EXERCISE BRIEF
Copy the text of every record below line for line, keeping each word, number, and punctuation mark unchanged.

RECORDS SHOWN

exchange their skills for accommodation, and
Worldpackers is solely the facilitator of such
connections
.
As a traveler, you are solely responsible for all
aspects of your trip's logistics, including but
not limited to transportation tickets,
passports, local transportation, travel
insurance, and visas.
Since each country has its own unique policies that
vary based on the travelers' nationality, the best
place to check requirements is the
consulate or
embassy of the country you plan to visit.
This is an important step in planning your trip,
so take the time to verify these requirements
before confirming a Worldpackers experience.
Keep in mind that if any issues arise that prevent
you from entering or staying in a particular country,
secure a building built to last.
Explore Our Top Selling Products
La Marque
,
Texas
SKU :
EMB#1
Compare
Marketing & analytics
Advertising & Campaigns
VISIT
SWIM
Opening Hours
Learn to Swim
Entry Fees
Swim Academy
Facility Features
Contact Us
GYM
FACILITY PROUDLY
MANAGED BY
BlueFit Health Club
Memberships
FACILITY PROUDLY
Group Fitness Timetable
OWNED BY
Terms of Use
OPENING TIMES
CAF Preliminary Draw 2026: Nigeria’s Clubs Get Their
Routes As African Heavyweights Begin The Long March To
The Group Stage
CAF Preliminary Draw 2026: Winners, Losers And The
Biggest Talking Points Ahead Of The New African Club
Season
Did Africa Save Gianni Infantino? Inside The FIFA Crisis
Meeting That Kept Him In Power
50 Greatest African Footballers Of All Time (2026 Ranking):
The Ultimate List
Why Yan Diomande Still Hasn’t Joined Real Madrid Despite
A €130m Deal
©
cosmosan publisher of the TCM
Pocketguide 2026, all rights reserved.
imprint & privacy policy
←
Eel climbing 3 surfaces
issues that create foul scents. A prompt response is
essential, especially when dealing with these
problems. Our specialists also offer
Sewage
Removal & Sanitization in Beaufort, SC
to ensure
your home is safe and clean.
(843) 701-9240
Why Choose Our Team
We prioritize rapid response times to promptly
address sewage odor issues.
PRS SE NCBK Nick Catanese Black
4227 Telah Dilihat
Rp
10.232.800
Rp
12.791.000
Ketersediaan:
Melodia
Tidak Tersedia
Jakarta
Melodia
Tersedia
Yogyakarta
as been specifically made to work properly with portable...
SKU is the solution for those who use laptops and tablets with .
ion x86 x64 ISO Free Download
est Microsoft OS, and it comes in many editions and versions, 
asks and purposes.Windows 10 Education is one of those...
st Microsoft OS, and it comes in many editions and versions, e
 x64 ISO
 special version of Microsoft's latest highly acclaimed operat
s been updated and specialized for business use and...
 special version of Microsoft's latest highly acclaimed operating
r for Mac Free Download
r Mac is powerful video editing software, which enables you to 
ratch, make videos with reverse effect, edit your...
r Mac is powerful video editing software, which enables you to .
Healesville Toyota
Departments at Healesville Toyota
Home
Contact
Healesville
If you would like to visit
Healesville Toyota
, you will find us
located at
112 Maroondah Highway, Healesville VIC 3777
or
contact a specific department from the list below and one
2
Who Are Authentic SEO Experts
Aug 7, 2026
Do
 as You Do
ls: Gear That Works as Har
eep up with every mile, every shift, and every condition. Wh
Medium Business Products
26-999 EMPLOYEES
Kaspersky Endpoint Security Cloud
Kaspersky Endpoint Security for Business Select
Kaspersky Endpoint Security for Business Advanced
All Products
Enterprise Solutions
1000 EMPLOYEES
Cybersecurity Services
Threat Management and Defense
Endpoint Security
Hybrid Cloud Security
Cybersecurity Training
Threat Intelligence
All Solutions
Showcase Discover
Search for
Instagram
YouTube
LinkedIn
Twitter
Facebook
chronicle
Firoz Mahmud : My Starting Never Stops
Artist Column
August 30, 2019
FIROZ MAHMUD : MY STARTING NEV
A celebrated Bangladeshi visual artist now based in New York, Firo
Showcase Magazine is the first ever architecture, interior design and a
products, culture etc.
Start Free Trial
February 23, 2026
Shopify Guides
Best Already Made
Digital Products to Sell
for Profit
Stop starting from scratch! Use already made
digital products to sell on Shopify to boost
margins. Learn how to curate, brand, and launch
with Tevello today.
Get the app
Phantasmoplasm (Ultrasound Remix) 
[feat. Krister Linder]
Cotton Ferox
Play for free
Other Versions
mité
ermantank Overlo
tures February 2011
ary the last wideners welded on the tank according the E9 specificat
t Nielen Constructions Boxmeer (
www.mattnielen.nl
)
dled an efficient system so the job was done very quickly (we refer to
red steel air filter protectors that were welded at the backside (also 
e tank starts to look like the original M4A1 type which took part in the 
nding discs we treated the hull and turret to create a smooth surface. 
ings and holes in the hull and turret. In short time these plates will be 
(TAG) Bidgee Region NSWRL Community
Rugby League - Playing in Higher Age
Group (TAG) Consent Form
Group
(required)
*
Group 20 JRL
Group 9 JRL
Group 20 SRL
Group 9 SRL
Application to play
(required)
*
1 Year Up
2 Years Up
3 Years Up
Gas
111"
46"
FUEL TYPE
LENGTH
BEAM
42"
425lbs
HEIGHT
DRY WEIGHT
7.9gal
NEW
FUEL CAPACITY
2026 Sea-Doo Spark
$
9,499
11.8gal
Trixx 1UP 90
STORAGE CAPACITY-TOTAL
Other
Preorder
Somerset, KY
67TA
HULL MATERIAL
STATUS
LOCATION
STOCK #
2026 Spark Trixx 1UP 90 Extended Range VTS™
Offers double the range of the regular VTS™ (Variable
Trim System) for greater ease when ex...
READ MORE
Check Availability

SOLVED PROBLEM
exchange their skills for accommodation, and
Worldpackers is solely the facilitator of such
connections
.
As a traveler, you are solely responsible for all
aspects of your trip's logistics, including but
not limited to transportation tickets,
passports, local transportation, travel
insurance, and visas.
Since each country has its own unique policies that
vary based on the travelers' nationality, the best
place to check requirements is the
consulate or
embassy of the country you plan to visit.
This is an important step in planning your trip,
so take the time to verify these requirements
before confirming a Worldpackers experience.
Keep in mind that if any issues arise that prevent
you from entering or staying in a particular country,
secure a building built to last.
Explore Our Top Selling Products
La Marque
,
Texas
SKU :
EMB#1
Compare
Marketing & analytics
Advertising & Campaigns
VISIT
SWIM
Opening Hours
Learn to Swim
Entry Fees
Swim Academy
Facility Features
Contact Us
GYM
FACILITY PROUDLY
MANAGED BY
BlueFit Health Club
Memberships
FACILITY PROUDLY
Group Fitness Timetable
OWNED BY
Terms of Use
OPENING TIMES
CAF Preliminary Draw 2026: Nigeria’s Clubs Get Their
Routes As African Heavyweights Begin The Long March To
The Group Stage
CAF Preliminary Draw 2026: Winners, Losers And The
Biggest Talking Points Ahead Of The New African Club
Season
Did Africa Save Gianni Infantino? Inside The FIFA Crisis
Meeting That Kept Him In Power
50 Greatest African Footballers Of All Time (2026 Ranking):
The Ultimate List
Why Yan Diomande Still Hasn’t Joined Real Madrid Despite
A €130m Deal
©
cosmosan publisher of the TCM
Pocketguide 2026, all rights reserved.
imprint & privacy policy
←
Eel climbing 3 surfaces
issues that create foul scents. A prompt response is
essential, especially when dealing with these
problems. Our specialists also offer
Sewage
Removal & Sanitization in Beaufort, SC
to ensure
your home is safe and clean.
(843) 701-9240
Why Choose Our Team
We prioritize rapid response times to promptly
address sewage odor issues.
PRS SE NCBK Nick Catanese Black
4227 Telah Dilihat
Rp
10.232.800
Rp
12.791.000
Ketersediaan:
Melodia
Tidak Tersedia
Jakarta
Melodia
Tersedia
Yogyakarta
as been specifically made to work properly with portable...
SKU is the solution for those who use laptops and tablets with .
ion x86 x64 ISO Free Download
est Microsoft OS, and it comes in many editions and versions, 
asks and purposes.Windows 10 Education is one of those...
st Microsoft OS, and it comes in many editions and versions, e
 x64 ISO
 special version of Microsoft's latest highly acclaimed operat
s been updated and specialized for business use and...
 special version of Microsoft's latest highly acclaimed operating
r for Mac Free Download
r Mac is powerful video editing software, which enables you to 
ratch, make videos with reverse effect, edit your...
r Mac is powerful video editing software, which enables you to .
Healesville Toyota
Departments at Healesville Toyota
Home
Contact
Healesville
If you would like to visit
Healesville Toyota
, you will find us
located at
112 Maroondah Highway, Healesville VIC 3777
or
contact a specific department from the list below and one
2
Who Are Authentic SEO Experts
Aug 7, 2026
Do
 as You Do
ls: Gear That Works as Har
eep up with every mile, every shift, and every condition. Wh
Medium Business Products
26-999 EMPLOYEES
Kaspersky Endpoint Security Cloud
Kaspersky Endpoint Security for Business Select
Kaspersky Endpoint Security for Business Advanced
All Products
Enterprise Solutions
1000 EMPLOYEES
Cybersecurity Services
Threat Management and Defense
Endpoint Security
Hybrid Cloud Security
Cybersecurity Training
Threat Intelligence
All Solutions
Showcase Discover
Search for
Instagram
YouTube
LinkedIn
Twitter
Facebook
chronicle
Firoz Mahmud : My Starting Never Stops
Artist Column
August 30, 2019
FIROZ MAHMUD : MY STARTING NEV
A celebrated Bangladeshi visual artist now based in New York, Firo
Showcase Magazine is the first ever architecture, interior design and a
products, culture etc.
Start Free Trial
February 23, 2026
Shopify Guides
Best Already Made
Digital Products to Sell
for Profit
Stop starting from scratch! Use already made
digital products to sell on Shopify to boost
margins. Learn how to curate, brand, and launch
with Tevello today.
Get the app
Phantasmoplasm (Ultrasound Remix) 
[feat. Krister Linder]
Cotton Ferox
Play for free
Other Versions
mité
ermantank Overlo
tures February 2011
ary the last wideners welded on the tank according the E9 specificat
t Nielen Constructions Boxmeer (
www.mattnielen.nl
)
dled an efficient system so the job was done very quickly (we refer to
red steel air filter protectors that were welded at the backside (also 
e tank starts to look like the original M4A1 type which took part in the 
nding discs we treated the hull and turret to create a smooth surface. 
ings and holes in the hull and turret. In short time these plates will be 
(TAG) Bidgee Region NSWRL Community
Rugby League - Playing in Higher Age
Group (TAG) Consent Form
Group
(required)
*
Group 20 JRL
Group 9 JRL
Group 20 SRL
Group 9 SRL
Application to play
(required)
*
1 Year Up
2 Years Up
3 Years Up
Gas
111"
46"
FUEL TYPE
LENGTH
BEAM
42"
425lbs
HEIGHT
DRY WEIGHT
7.9gal
NEW
FUEL CAPACITY
2026 Sea-Doo Spark
$
9,499
11.8gal
Trixx 1UP 90
STORAGE CAPACITY-TOTAL
Other
Preorder
Somerset, KY
67TA
HULL MATERIAL
STATUS
LOCATION
STOCK #
2026 Spark Trixx 1UP 90 Extended Range VTS™
Offers double the range of the regular VTS™ (Variable
Trim System) for greater ease when ex...
READ MORE
Check Availability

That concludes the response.